Which lines in the data below contain the word "pequeninos"? Copy out each one.
=== Dataset records ===
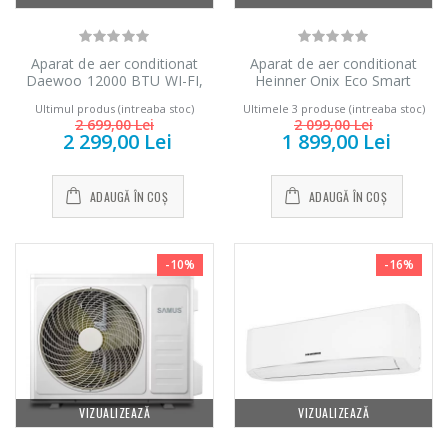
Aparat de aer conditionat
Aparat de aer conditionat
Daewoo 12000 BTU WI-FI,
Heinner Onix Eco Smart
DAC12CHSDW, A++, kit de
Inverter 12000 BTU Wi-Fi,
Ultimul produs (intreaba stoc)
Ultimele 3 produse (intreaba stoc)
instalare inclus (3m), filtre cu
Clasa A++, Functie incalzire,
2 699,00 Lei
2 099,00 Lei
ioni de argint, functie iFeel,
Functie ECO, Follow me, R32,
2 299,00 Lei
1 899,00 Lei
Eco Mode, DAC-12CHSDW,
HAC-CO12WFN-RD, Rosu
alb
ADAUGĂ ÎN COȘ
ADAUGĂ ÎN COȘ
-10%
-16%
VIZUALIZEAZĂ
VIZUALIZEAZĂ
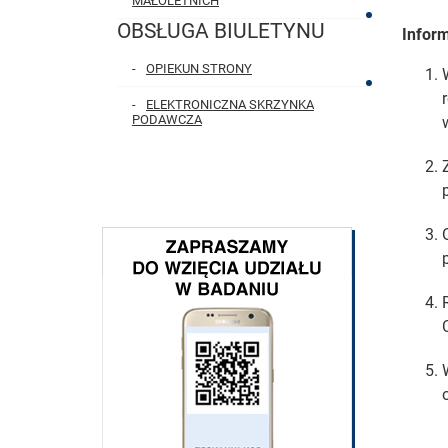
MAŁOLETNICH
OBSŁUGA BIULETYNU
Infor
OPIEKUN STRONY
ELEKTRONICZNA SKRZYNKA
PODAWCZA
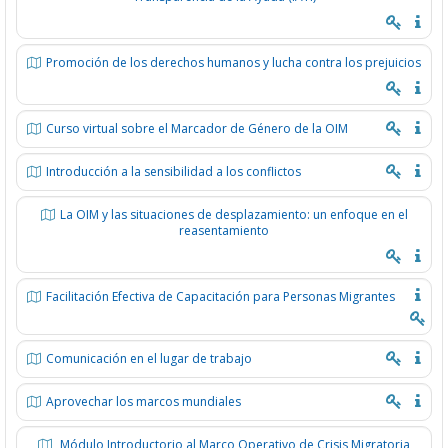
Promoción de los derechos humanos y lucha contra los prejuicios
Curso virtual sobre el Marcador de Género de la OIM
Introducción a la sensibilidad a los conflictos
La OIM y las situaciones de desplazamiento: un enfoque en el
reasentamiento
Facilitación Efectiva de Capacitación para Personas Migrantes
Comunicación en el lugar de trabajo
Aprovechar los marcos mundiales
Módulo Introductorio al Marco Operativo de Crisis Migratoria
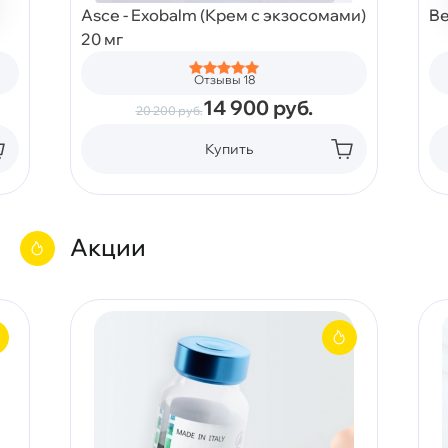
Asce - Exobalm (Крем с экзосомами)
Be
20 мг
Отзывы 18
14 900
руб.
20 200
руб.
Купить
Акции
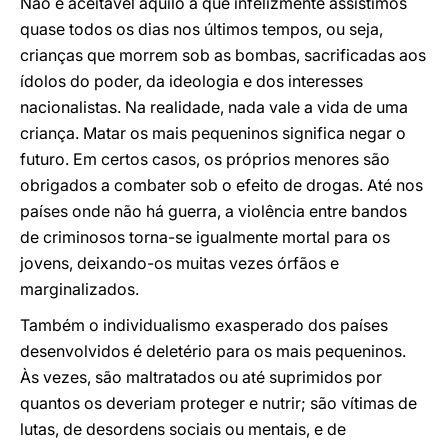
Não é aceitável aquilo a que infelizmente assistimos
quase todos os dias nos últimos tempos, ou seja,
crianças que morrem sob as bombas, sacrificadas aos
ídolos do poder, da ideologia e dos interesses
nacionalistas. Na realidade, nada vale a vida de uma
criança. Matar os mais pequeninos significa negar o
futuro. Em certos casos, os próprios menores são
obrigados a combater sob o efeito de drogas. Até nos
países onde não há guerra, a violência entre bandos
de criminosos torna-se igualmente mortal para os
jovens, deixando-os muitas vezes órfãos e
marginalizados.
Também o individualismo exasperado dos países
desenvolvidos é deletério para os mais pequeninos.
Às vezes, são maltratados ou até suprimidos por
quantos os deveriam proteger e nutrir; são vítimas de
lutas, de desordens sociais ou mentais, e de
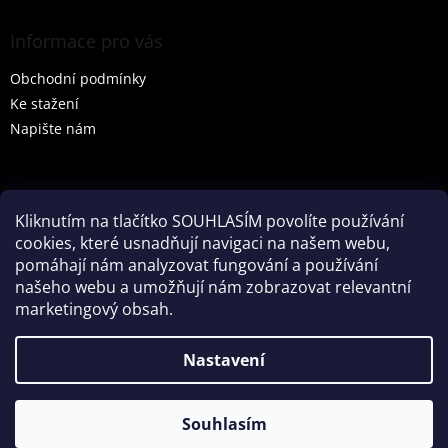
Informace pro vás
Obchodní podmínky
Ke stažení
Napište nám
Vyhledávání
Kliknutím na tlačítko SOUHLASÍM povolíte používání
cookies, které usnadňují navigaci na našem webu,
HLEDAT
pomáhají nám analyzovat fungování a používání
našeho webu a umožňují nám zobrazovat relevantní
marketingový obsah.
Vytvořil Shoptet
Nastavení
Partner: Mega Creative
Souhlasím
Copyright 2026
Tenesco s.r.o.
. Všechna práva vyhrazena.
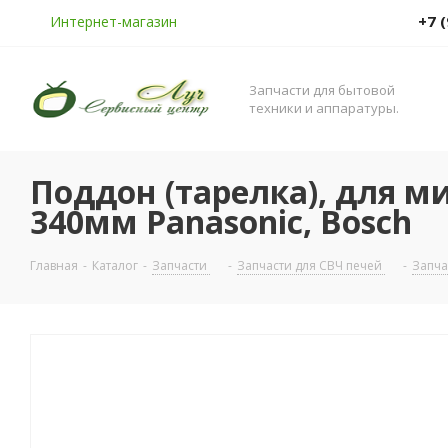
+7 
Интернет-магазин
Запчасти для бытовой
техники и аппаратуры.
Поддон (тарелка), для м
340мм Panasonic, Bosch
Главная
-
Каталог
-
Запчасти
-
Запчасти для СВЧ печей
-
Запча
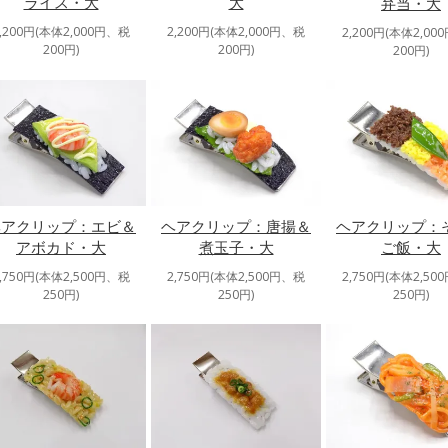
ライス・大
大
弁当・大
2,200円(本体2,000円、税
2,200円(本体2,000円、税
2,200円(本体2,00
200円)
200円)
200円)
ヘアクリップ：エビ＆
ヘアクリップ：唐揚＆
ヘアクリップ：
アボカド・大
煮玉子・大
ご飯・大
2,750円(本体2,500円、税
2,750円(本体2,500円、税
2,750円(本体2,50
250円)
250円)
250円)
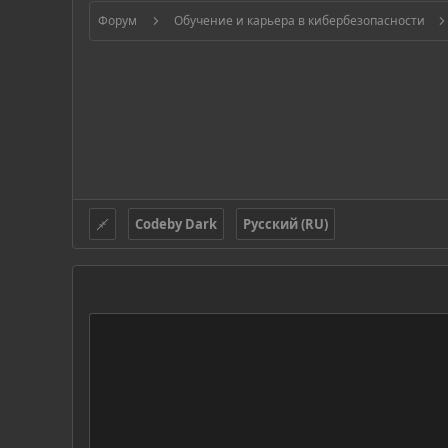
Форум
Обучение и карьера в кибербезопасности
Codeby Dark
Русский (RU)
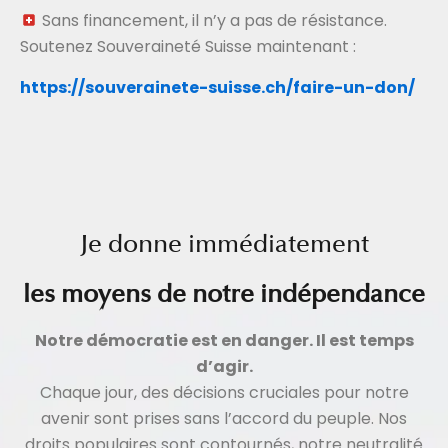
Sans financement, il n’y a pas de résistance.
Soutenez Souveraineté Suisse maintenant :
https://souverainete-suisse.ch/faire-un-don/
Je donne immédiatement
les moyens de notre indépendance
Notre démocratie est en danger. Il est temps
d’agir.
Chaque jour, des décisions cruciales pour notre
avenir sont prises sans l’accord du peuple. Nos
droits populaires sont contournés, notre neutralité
===
Your response:
criança. Matar os mais pequeninos significa negar o
desenvolvidos é deletério para os mais pequeninos.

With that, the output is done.